Consiglio n° 6: -“Beati i Misericordiosi”.

Molti nonni e in genere molti anziani e malati, in questo periodo di clausura forzata sono soli. In questa epoca di individualismo, sensibilizziamo i ragazzi a rendere loro qualche servizio andando in farmacia, portando loro la spesa, scrivendo loro delle lettere o anche semplicemente tenendo loro compagnia con una telefonata. Si facciano raccontare qualcosa della loro vita, della loro gioventù, dei sacrifici fatti e delle belle cose vissute…sarà un’occasione per i nostri ragazzi per imparare tante cose interessanti.

Consiglio n°7: – Avvicinarsi a Gesù mentre molti lo abbandonano.

Al momento, pare che sia ancora possibile poter andare in chiesa a pregare. Bene… finchè si potrà si colga l’occasione per farlo e si inviti i ragazzi a fare altrettanto, tenendo compagnia al Re dei re presente in corpo, sangue, anima e divinità nel Tabernacolo; esponendo le loro necessità, quelle dei propri cari, dei moribondi, della Chiesa e della nostra povera Italia.

Consiglio n°9: -Coltivare vere amicizie.

In un tempo in cui la società si allontana sempre più da Dio è sempre più difficile trovare vere amicizie in cui ci si aiuta l’un l’altro a farsi santi, quindi anche se per il momento i nostri ragazzi sono privati della compagnia di buoni amici, non si dimentichino di loro e di pregare per le loro necessità, di contattarli in occasione del Santo Onomastico, del compleanno o anche per semplice cordialità.

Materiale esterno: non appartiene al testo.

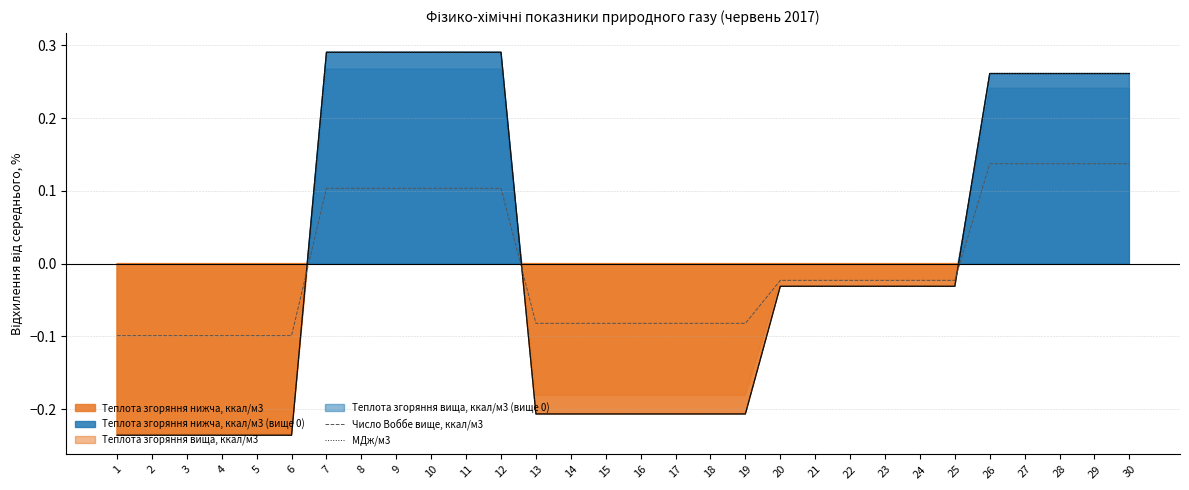

Is the value of Число Воббе вище, ккал/м3 at 8 greater than the value of МДж/м3 at 17?

Yes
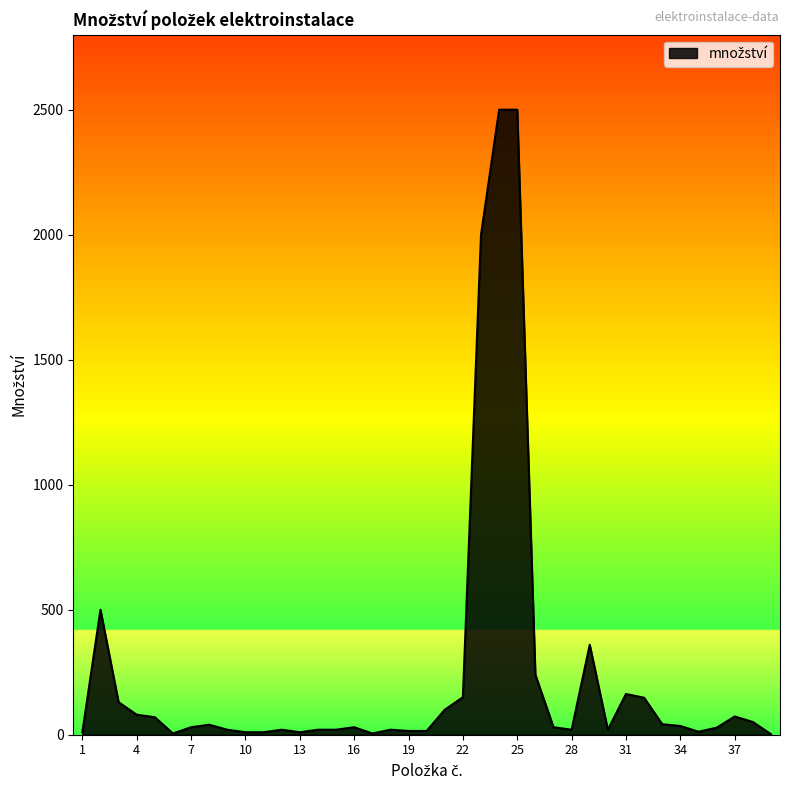

What is the difference between the maximum and minimum values?

2498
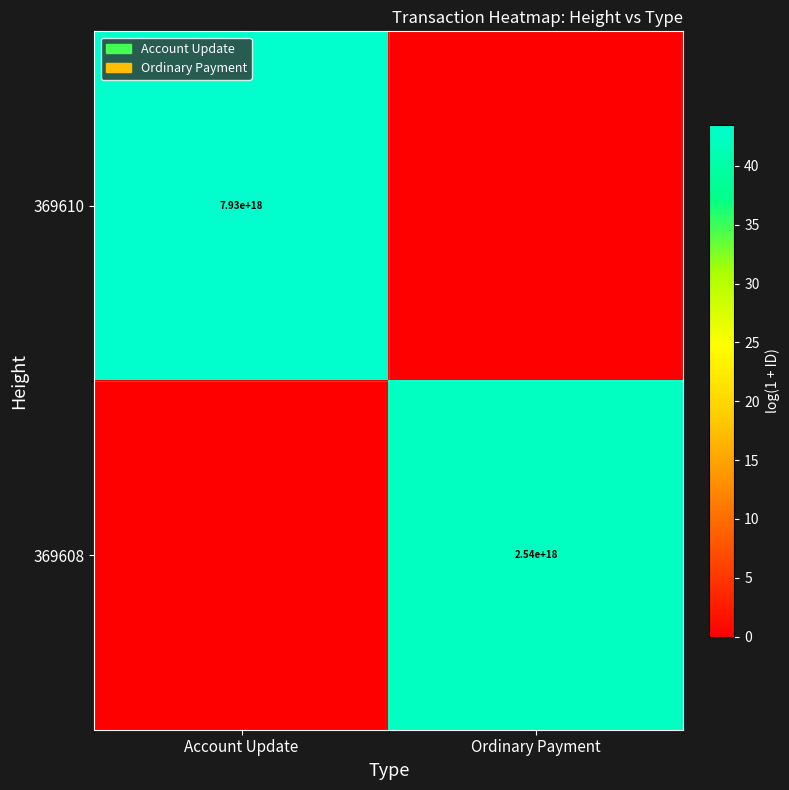

Is it true that 369610 equals 7930000000000000000 at Account Update?

True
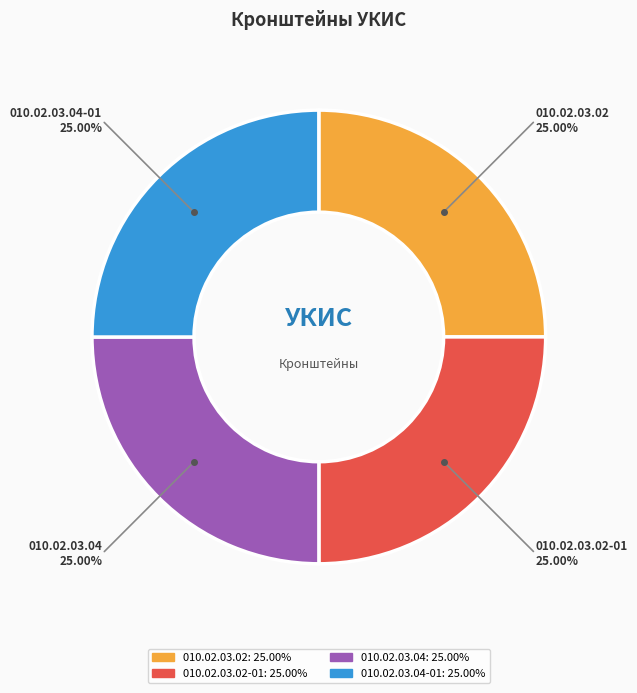

Is 010.02.03.02-01 the majority of the pie?

No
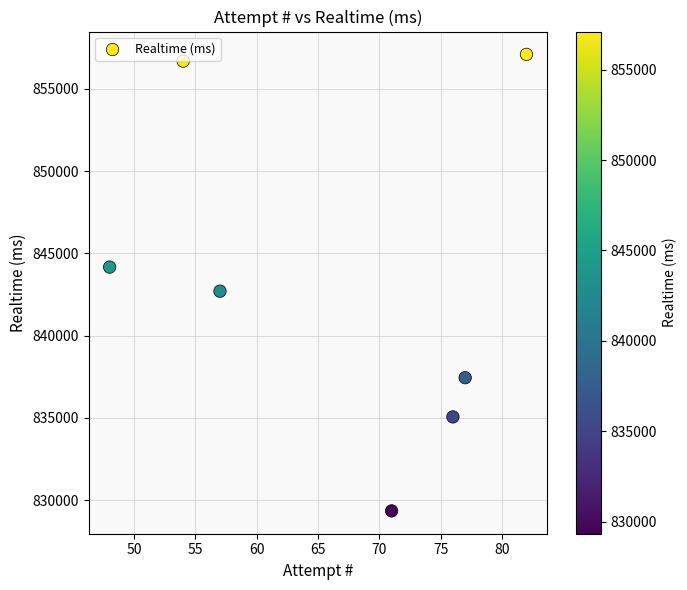

What Y value in the scatter plot is closest to 843222?

842703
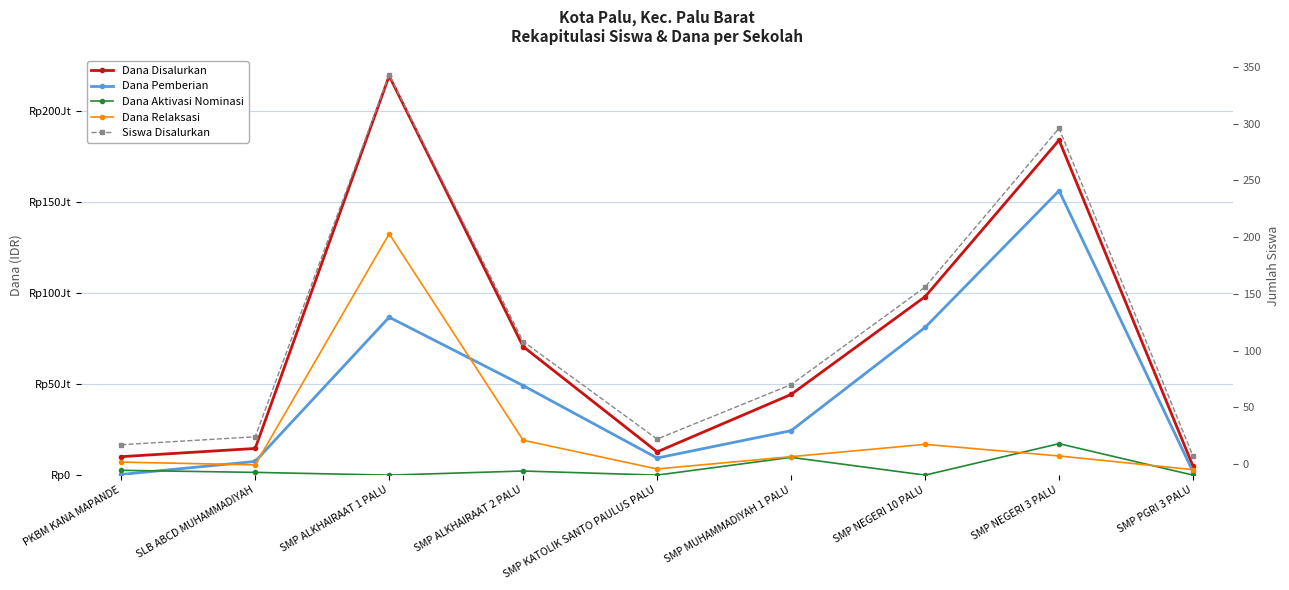

What is the difference between the maximum and minimum values in the Dana Relaksasi series?

129375000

Consiglio n° 10: -Riflessione.

Questo tempo può essere sfruttato dai genitori anche per pensare seriamente al bene dell’anima dei propri figli attraverso un’educazione cattolica che non si fermi alle 4 mura di casa… ma continui anche a scuola. Il sito www.rinascita.education è un portale che mostra alcune scuole realmente cattoliche in Italia e in Europa che si potrebbero prendere in seria considerazione per il prossimo anno scolastico.

Si può anche approfittare di questo tempo per ingegnarsi su come iniziare un progetto di istruzione parentale cattolica da soli o con altri genitori. Mandare figli cattolici nella scuola laica(cioè anticristiana) o modernista(che è peggio) non è certo un’ opzione che la Chiesa considera come lecita! Quindi… spazio alla riflessione, alla preghiera e al coraggio!

1 Cfr. MANFRED SPITZER, Demenza digitale.Come la nuova tecnologia ci rende stupidi, Corbaccio Editore, Milano 2012.

ID, Solitudine digitale.Disadattati, isolati, capaci solo di una vita virtuale?, Corbaccio editore, Milano 2016.

ID, Connessi e isolati.Un’epidemia silenziosa, Corbaccio editore, Milano 2018.

ID, Emergenza Smartphone.I pericoli per la salute la crescita e la società, Corbaccio editore, Milano 2019.

2Belli e appassionanti sono i racconti De Wohl. Altri autori consigliati sono Guareschi, Chesterton, Tolkien, Belloc, Benson.

3The Passion di Mel Gibson, Cristiada di Dean Wright, Paolo Apostolo di Cristo di Andrew Hyatt, Undici settembre 1683 di Renzo Martinelli… ma anche film più leggeri come la Trilogia del Signore degli Anelli e Lo Hobbit di Peter Jackson o il Don Camillo interpretato da Fernandel.